Happiness is a comparison thing

Everyone wants to be happy. If you asked everybody in the world what the purpose of life is, I'm sure the answer 'to be happy' would be near the top of the list. Everyone has different idea of what that looks like, even people in similar situations. If you compared what happiness looks like now to what it looked like a thousand years ago it would be tough to even say the two are the same thing even at the very root.

Think about this for a second. Say you were the only person on earth. You never knew another human, you never even knew that another human could exist. How would you get happiness? You might say that it would be really tough to do because you'd be incredibly lonely - but that's not true. You can't be lonely if that's the only state you've ever been in. Without ever experiencing or seeing feelings of companionship and human intimacy, it would be impossible to miss those things. So how would you find happiness? I think you could do it, but it would certainly look a lot different.

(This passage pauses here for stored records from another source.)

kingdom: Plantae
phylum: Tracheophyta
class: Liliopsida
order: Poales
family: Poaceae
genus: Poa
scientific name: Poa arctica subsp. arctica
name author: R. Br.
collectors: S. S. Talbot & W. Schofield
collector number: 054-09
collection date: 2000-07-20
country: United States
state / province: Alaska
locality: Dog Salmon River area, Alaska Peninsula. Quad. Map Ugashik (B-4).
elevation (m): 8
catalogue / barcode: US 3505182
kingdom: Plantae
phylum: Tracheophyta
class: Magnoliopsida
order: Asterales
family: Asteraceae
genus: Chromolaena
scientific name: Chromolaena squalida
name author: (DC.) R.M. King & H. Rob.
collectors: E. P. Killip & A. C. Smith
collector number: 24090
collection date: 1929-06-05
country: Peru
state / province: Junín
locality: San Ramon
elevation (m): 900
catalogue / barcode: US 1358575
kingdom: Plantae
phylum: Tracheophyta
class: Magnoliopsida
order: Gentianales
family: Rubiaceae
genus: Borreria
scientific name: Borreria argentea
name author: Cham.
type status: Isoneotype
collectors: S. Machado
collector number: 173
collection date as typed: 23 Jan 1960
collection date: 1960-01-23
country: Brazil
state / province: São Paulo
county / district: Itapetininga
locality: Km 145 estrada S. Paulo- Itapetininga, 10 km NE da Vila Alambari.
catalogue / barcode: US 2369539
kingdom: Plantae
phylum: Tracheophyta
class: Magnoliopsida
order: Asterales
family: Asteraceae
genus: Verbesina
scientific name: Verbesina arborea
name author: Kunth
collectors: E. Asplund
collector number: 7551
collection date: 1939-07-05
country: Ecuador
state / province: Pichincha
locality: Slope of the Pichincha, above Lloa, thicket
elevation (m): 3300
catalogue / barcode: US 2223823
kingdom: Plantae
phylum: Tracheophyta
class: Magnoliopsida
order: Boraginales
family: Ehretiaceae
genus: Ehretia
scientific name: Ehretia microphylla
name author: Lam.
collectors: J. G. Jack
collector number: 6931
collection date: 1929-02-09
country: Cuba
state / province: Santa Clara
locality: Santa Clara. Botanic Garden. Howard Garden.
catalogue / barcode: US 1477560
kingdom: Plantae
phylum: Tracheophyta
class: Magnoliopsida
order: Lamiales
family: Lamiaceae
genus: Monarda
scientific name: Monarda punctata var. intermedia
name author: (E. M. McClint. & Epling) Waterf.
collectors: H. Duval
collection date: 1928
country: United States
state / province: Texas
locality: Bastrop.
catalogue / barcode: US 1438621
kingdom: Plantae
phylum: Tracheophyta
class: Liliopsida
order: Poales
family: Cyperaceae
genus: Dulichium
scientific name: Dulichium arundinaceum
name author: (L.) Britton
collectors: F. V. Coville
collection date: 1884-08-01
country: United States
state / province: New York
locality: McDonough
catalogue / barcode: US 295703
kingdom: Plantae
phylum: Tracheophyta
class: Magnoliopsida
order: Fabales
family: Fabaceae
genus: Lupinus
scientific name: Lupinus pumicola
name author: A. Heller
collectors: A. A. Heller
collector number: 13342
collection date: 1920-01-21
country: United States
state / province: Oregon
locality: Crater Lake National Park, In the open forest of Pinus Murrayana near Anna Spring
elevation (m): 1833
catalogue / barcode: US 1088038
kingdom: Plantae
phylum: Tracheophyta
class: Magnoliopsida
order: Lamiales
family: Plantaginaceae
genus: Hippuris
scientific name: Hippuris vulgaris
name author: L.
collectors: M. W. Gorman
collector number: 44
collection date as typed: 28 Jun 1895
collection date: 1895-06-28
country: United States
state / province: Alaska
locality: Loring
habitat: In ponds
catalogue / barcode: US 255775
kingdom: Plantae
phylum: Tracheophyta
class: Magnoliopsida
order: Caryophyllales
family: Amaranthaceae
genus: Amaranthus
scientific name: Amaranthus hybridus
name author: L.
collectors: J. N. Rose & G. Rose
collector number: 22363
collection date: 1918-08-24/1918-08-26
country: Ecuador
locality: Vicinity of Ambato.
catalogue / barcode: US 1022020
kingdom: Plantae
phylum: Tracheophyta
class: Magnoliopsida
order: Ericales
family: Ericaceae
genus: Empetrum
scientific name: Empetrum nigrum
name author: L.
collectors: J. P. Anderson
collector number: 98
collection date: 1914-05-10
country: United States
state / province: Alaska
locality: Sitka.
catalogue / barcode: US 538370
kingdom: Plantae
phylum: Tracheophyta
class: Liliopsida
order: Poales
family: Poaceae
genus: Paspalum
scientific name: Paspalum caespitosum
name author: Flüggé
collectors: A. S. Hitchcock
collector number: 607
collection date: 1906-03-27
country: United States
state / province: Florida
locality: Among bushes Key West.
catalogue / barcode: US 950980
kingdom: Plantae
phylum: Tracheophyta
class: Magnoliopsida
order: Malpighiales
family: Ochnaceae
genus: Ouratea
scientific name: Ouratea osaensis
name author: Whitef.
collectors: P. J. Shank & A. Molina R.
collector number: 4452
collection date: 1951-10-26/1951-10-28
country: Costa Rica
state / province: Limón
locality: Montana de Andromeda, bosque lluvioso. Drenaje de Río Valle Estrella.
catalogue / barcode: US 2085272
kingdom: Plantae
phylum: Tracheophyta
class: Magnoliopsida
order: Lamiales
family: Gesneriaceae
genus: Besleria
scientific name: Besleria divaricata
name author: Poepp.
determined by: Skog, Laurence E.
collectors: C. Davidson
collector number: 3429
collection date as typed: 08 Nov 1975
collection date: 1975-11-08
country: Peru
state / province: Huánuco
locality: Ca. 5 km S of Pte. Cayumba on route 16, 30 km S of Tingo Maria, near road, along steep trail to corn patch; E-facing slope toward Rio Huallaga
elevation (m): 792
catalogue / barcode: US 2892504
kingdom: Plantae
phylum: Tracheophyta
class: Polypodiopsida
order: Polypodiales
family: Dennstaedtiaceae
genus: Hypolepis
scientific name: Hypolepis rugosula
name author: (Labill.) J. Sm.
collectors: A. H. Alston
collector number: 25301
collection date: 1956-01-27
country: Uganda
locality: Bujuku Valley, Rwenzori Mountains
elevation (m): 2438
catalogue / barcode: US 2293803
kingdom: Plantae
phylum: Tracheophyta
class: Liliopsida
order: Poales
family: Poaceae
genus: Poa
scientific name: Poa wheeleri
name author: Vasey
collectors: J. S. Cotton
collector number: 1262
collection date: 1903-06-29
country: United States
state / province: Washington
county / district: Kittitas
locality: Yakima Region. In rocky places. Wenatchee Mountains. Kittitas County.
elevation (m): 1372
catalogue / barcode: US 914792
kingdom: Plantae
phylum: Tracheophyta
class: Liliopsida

What does happiness look to you right now? Stop for a second and think about it. Is it falling in love and raising a family? Is it having your dream job and being excited to wake up every morning? Is it making a ton of money so you can live how you want and travel where you want? Is it finding a bigger purpose in life, something supernatural, living for something bigger than yourself, even something you've haven't necessarily seen or fully experienced yet?

For me, there's no job or any amount of money or any girl that could ever bring me full happiness. I believe full happiness lies in my faith in God and where that will take me, but let's not get off track.

Now what if the thing that you believe brings happiness never existed? Could you find some other way to be happy? If dream jobs didn't exist, if everyone simply did the same job 40 hours a week, could you find happiness somewhere else? Of course you could. The human mind is built to adapt and adjust. You weren't predestined to find happiness in one specific thing, you find happiness in whatever your thoughts and circumstances put in front of you (or you take the extra step and put it in front of yourself - for you self-confident optimists out there).

Now let's bring in the experience of seeing other people's happiness into the equation. Our minds adapt and adjust, sure, but they also compare and contrast. You see your friends happiness, or worse, some celebrities 'happiness', and your brain goes to work. Your brain starts comparing their happiness with your own happiness. Suddenly happiness isn't such a personal thing is it? You were perfectly happy with the job you had and the money you made and the relationships you were in until you saw what another person had and started wondering if it was better than what you had. All of the sudden your happiness is gone, for no other reason but you saw another person appearing happy and lost your own mindset and contentment. If true happiness is happiness that appears better than everyone else's happiness, there's only going to be one happy person on earth - and who wants to live life like that? Happiness isn't a competition.

Media is one of the main catalysts of everything I just spoke about. You get on Facebook and see what your friends are doing and you start comparing yourself to them. The problem with that is that people don't typically make their low points public. What you're seeing from someone's online postings are the things they want people to see, the things that make people envious of them (that may not be your intention, but ultimately that's what you're doing). There's a quote that says it pretty well:

"The reason we struggle with insecurity is because we compare our behind the scenes with everyone else's highlight reel"
Just because someone has more of something that you want than you do doesn't mean you can't be happy. That's ludicrous. There will always be someone better, there will always be someone that has more than you. If you let that dictate your happiness you'll simply be miserable your entire life.

This post is like most of my posts in that it doesn't have a conclusion. I could sit here like every other inspired young person in the world and write some cliche like 'stop comparing yourself and be happy with who you are - because you're unique and perfect in your own way', but I don't think that would do anybody any good. If you struggle with happiness because you're stuck in comparison mode, that sucks and you might not ever get out of that, and that's a hard reality. But at least try to get out of it. Believe in God? Ask Him for help. Have family and friends? Talk to them about it. Stop putting everything on yourself, narrow your focus, and start becoming happier.